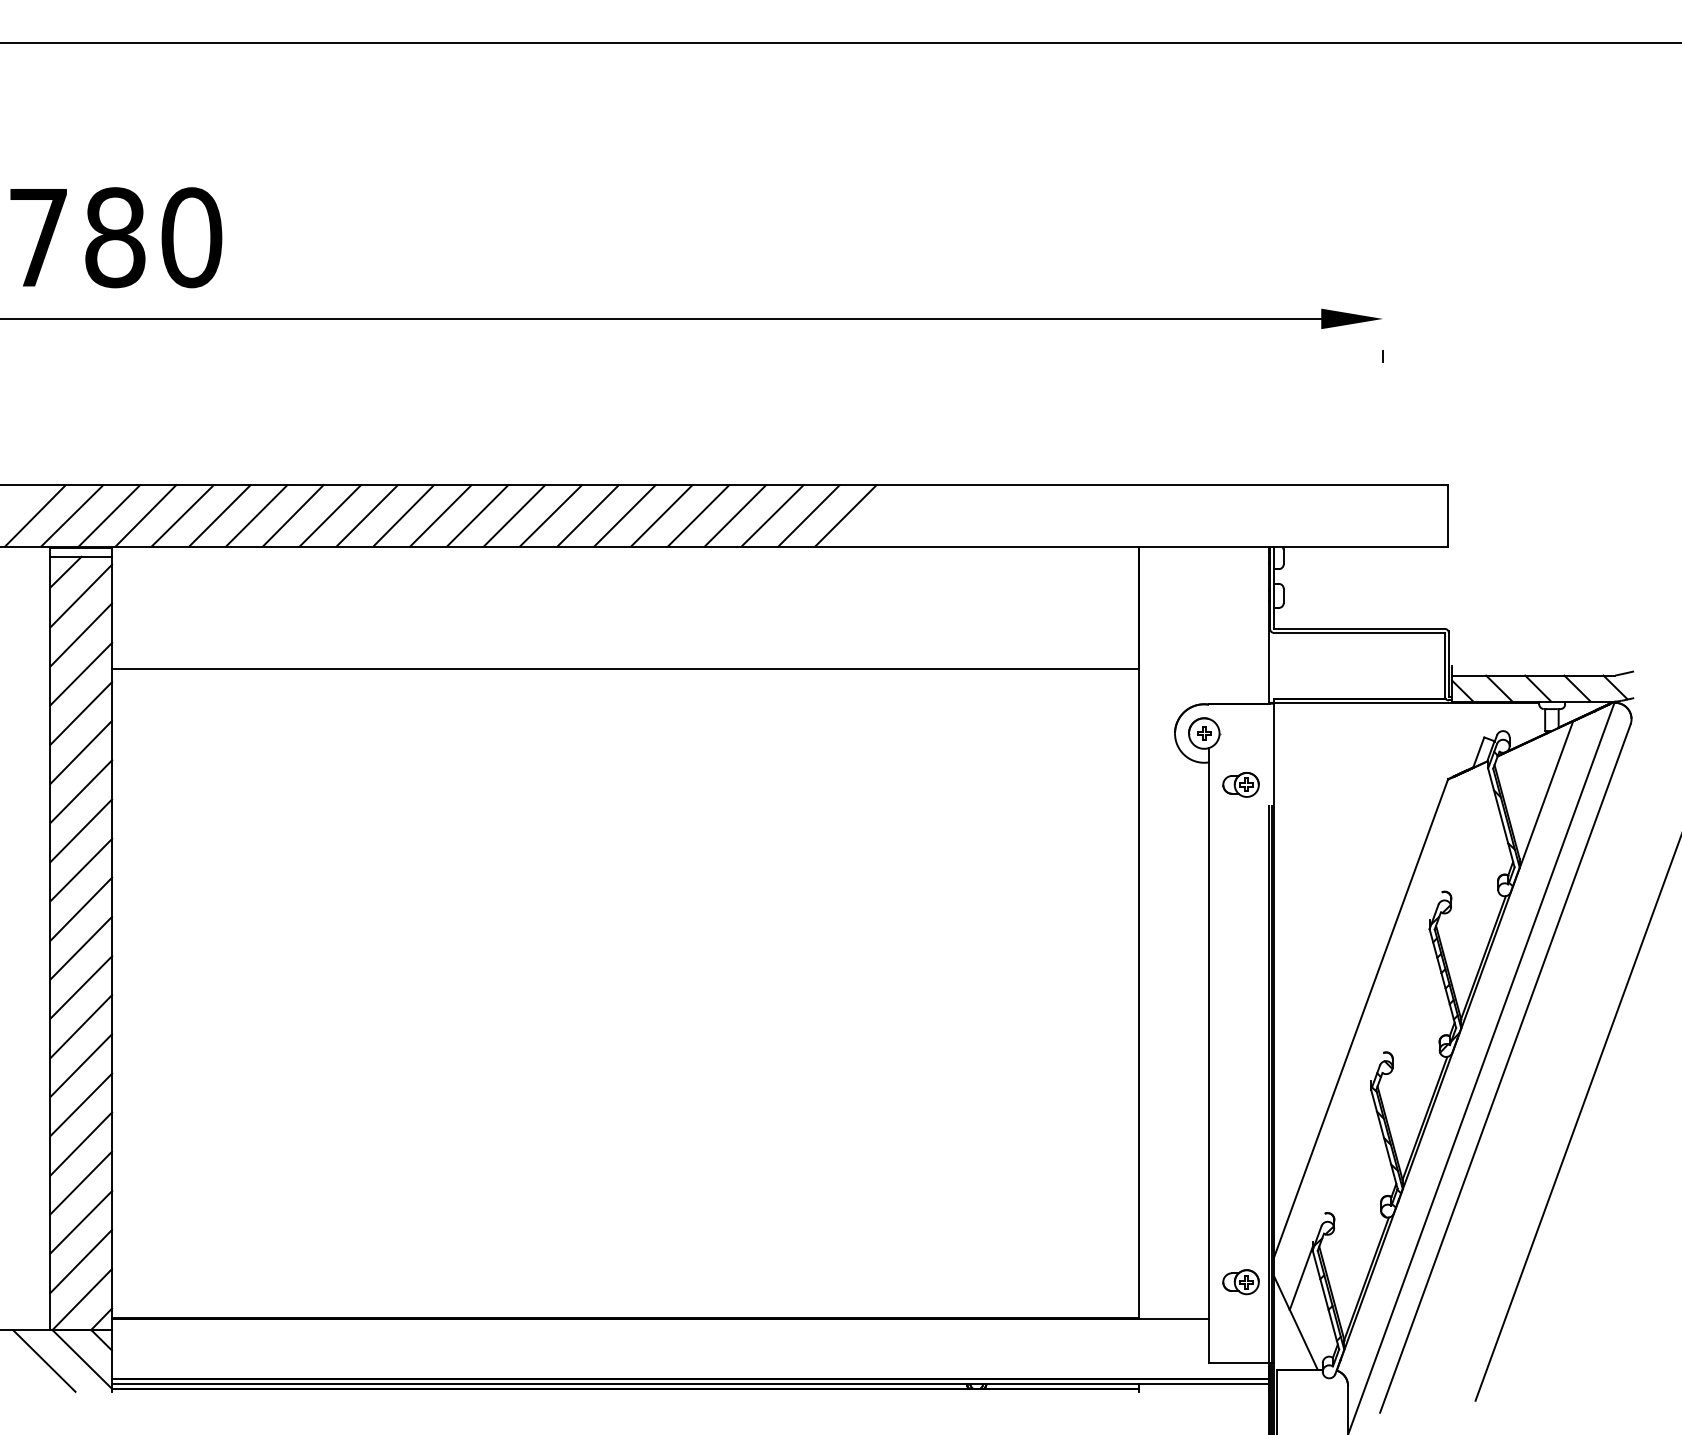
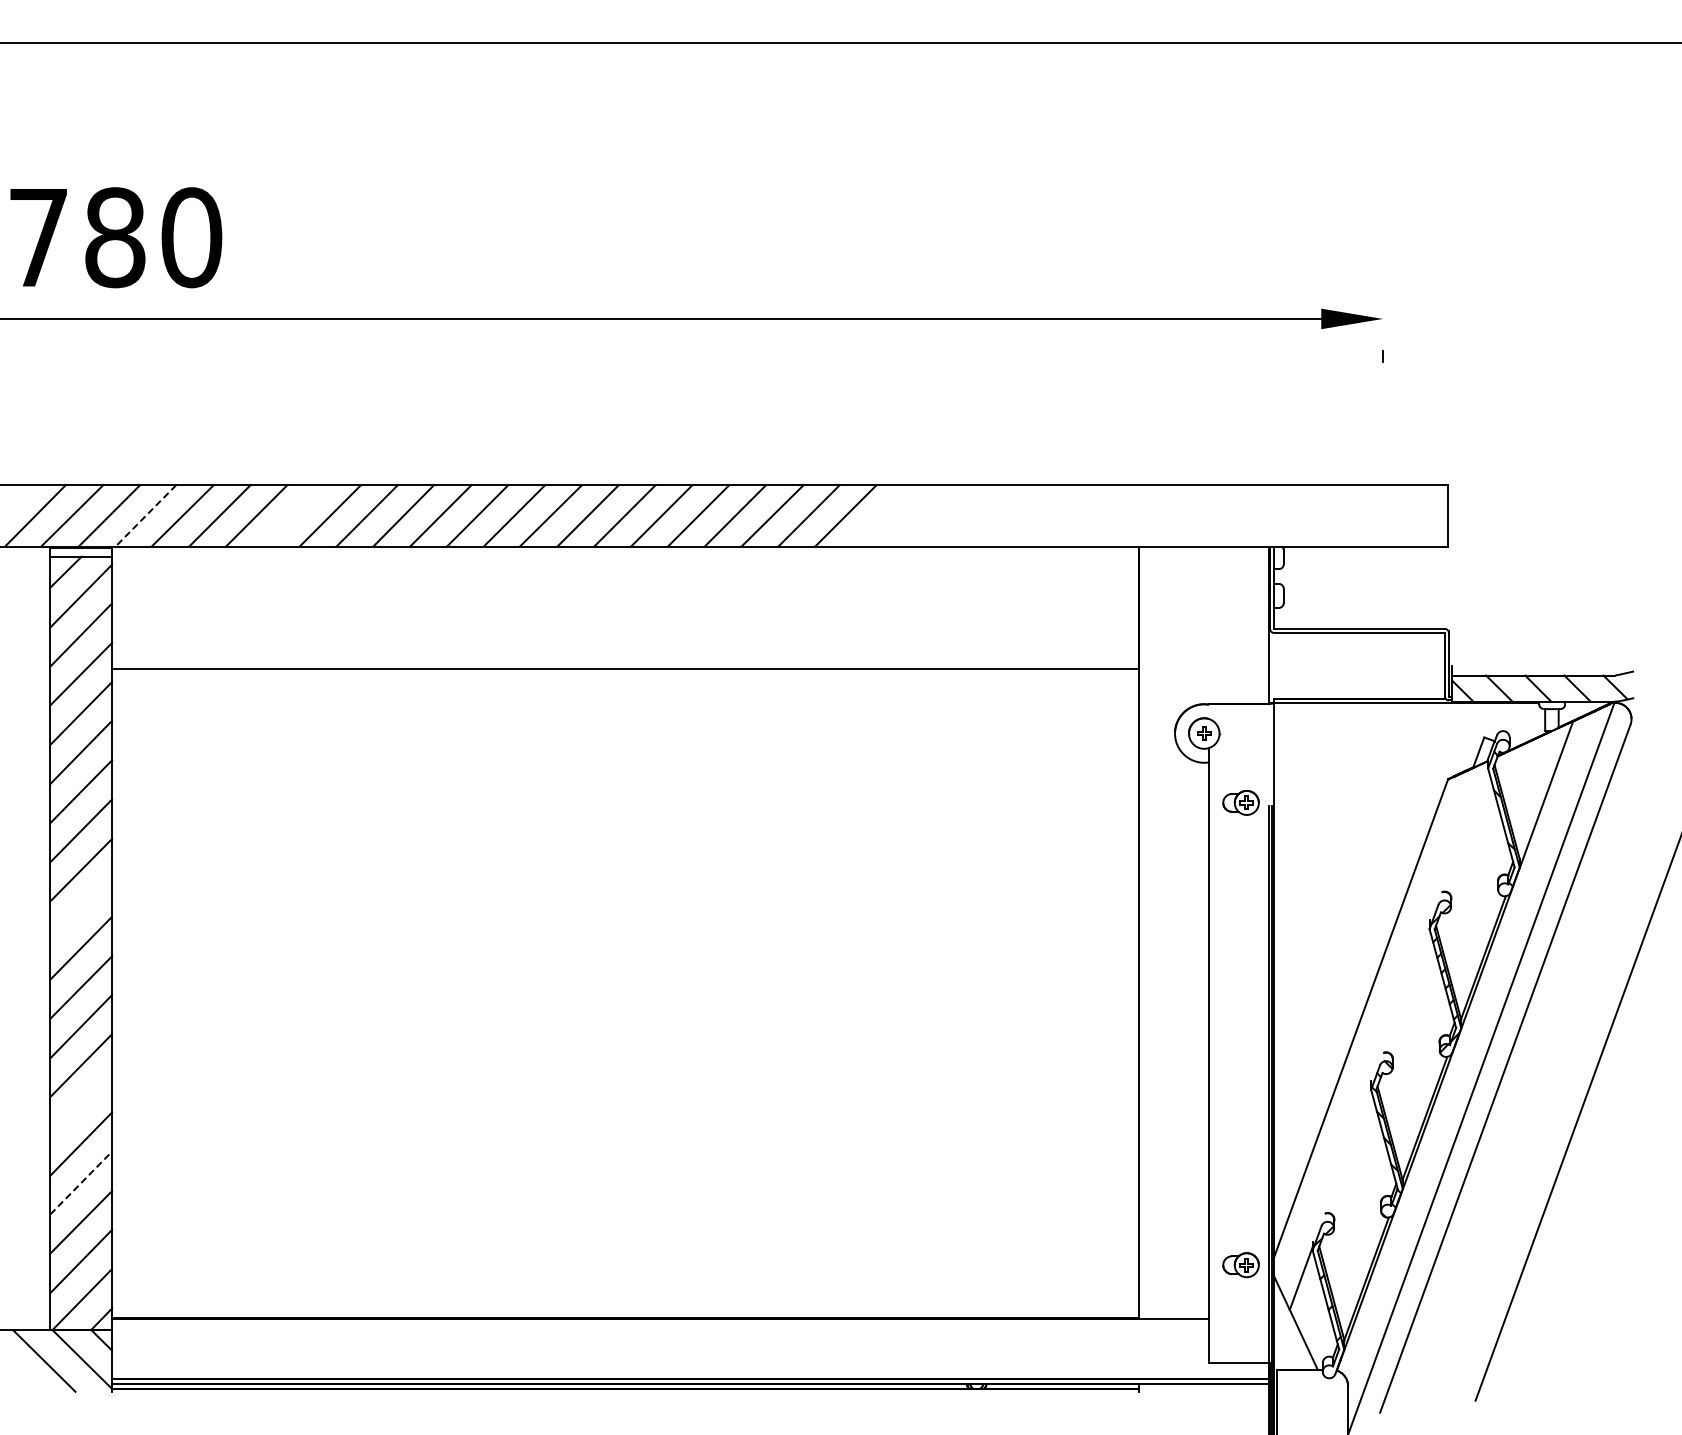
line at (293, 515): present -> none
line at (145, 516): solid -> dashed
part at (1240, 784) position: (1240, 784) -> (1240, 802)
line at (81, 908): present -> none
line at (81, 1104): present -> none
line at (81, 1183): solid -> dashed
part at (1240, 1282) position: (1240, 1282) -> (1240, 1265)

• • • • • • •

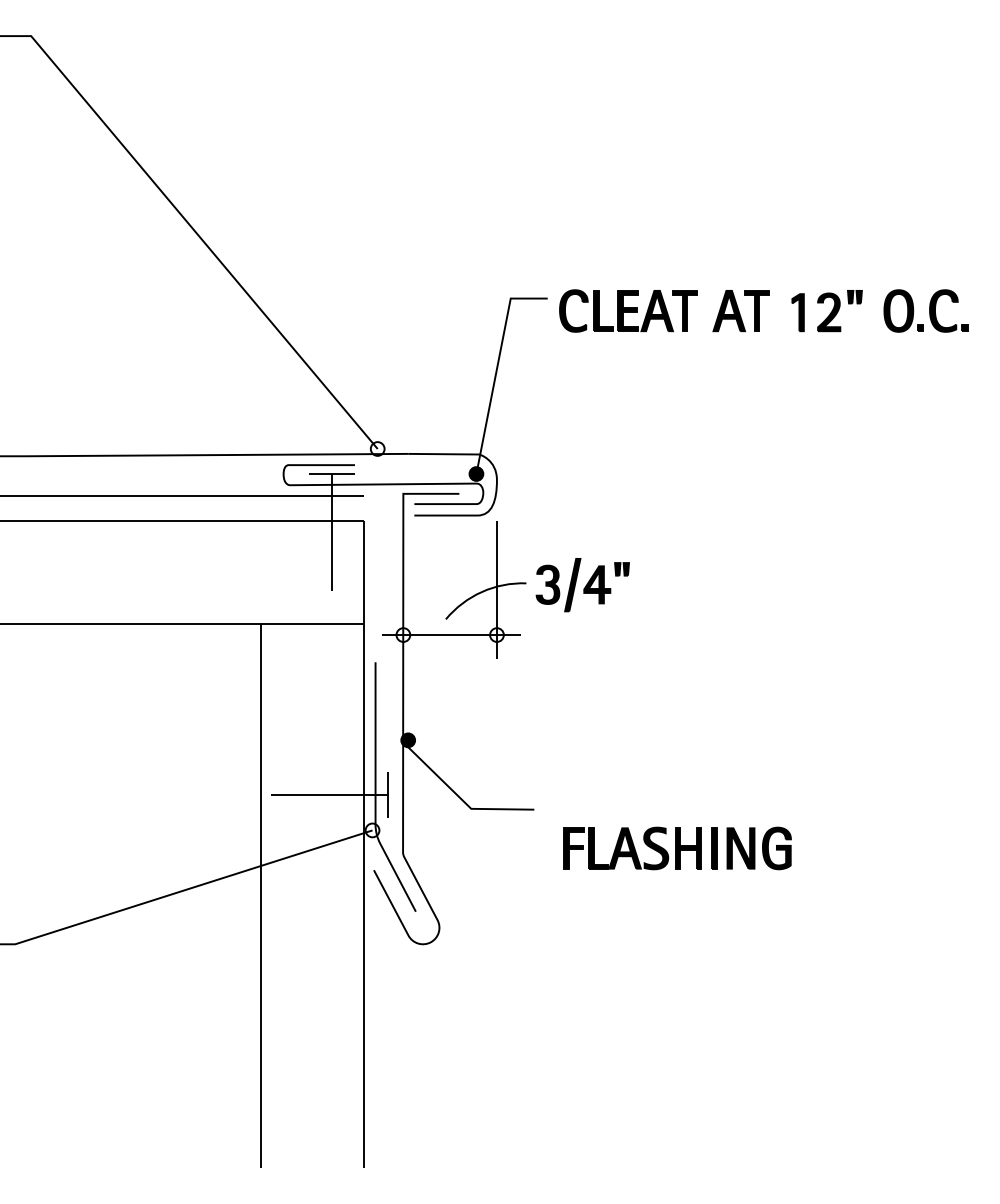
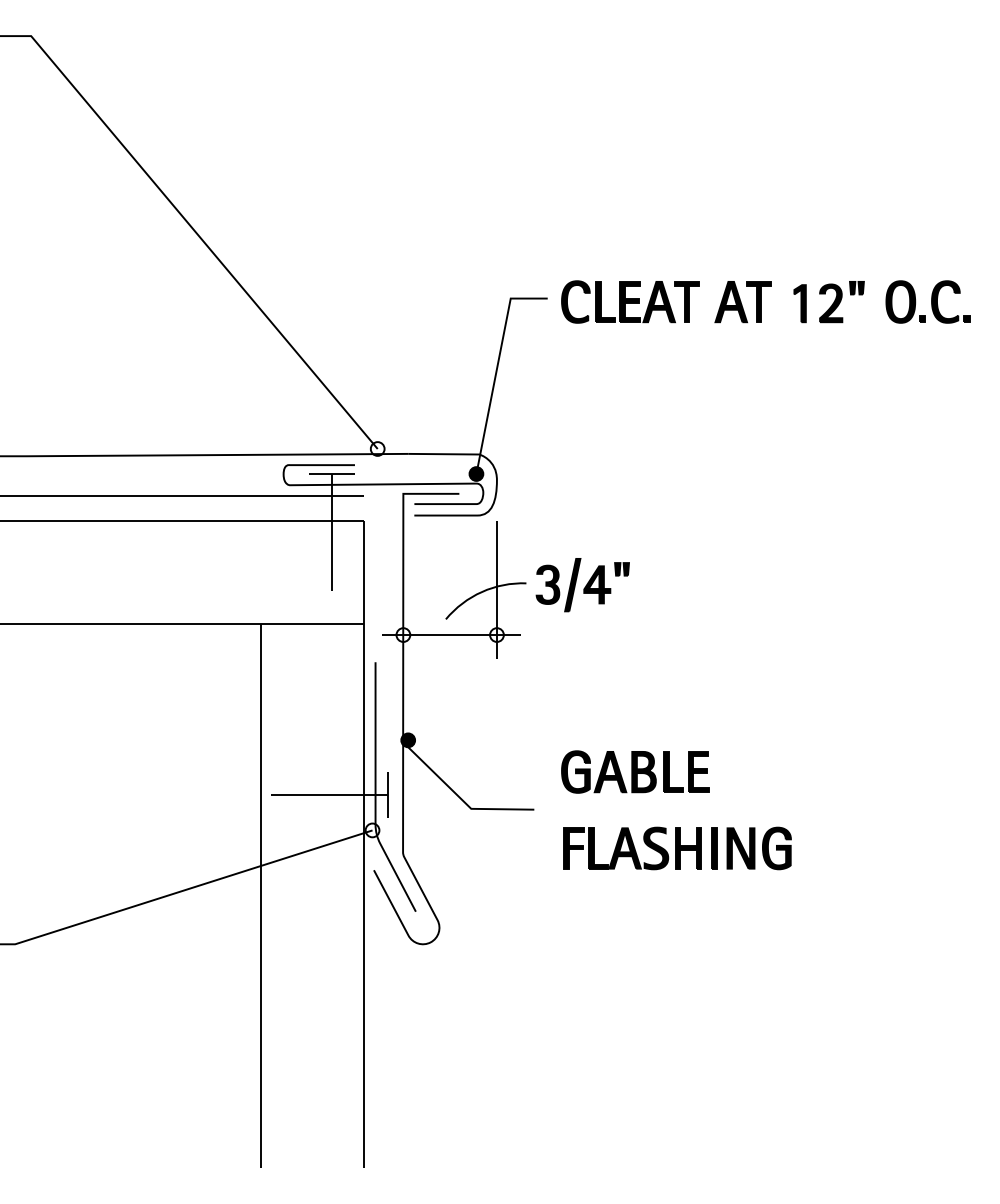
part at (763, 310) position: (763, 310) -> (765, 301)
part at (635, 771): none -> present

• • • • • • •

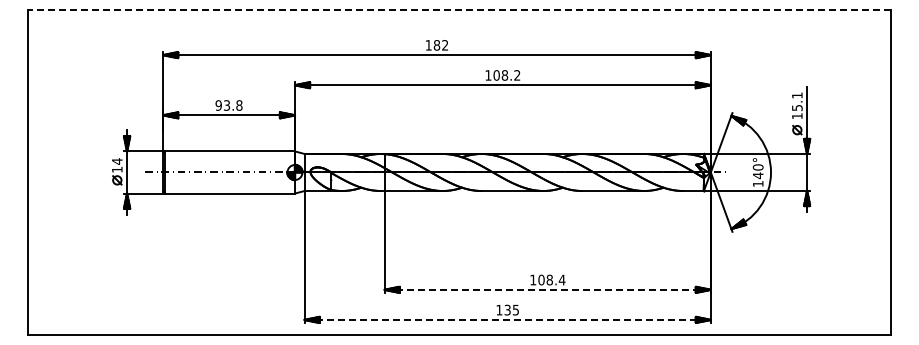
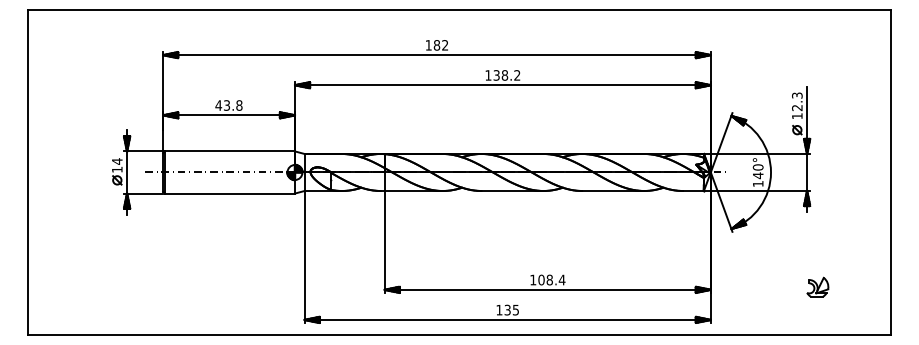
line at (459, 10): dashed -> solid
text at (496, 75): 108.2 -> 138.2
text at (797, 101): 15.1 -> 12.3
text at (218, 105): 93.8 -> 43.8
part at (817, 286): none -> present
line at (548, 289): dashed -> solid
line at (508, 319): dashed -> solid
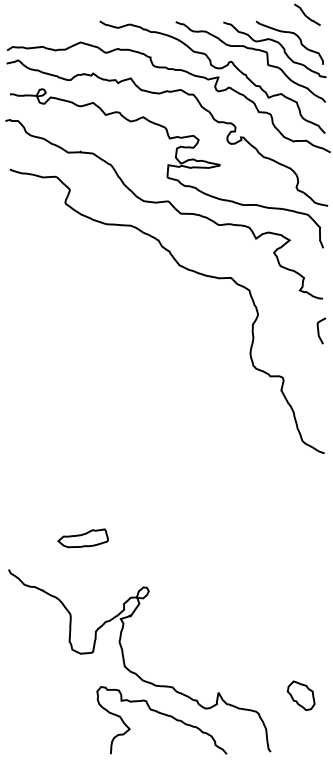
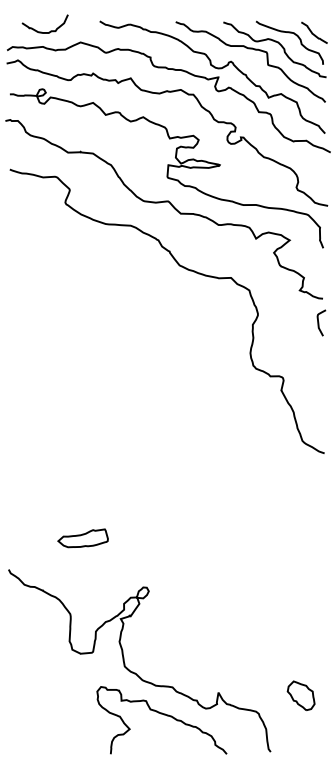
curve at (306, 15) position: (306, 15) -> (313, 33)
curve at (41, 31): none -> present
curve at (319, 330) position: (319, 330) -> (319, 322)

• • • • • • •

_SHORT TASK:_ Convert the records above into a Markdown table with the columns Row and Line, leaving out blank lines. Begin at the line that contains "line at (293, 515): present -> none" and stop after the line that contains "line at (81, 1183): solid -> dashed".

_RESULT OF THE EXERCISE:_
| Row | Line |
|---|---|
| 1 | line at (293, 515): present -> none |
| 2 | line at (145, 516): solid -> dashed |
| 3 | part at (1240, 784) position: (1240, 784) -> (1240, 802) |
| 4 | line at (81, 908): present -> none |
| 5 | line at (81, 1104): present -> none |
| 6 | line at (81, 1183): solid -> dashed |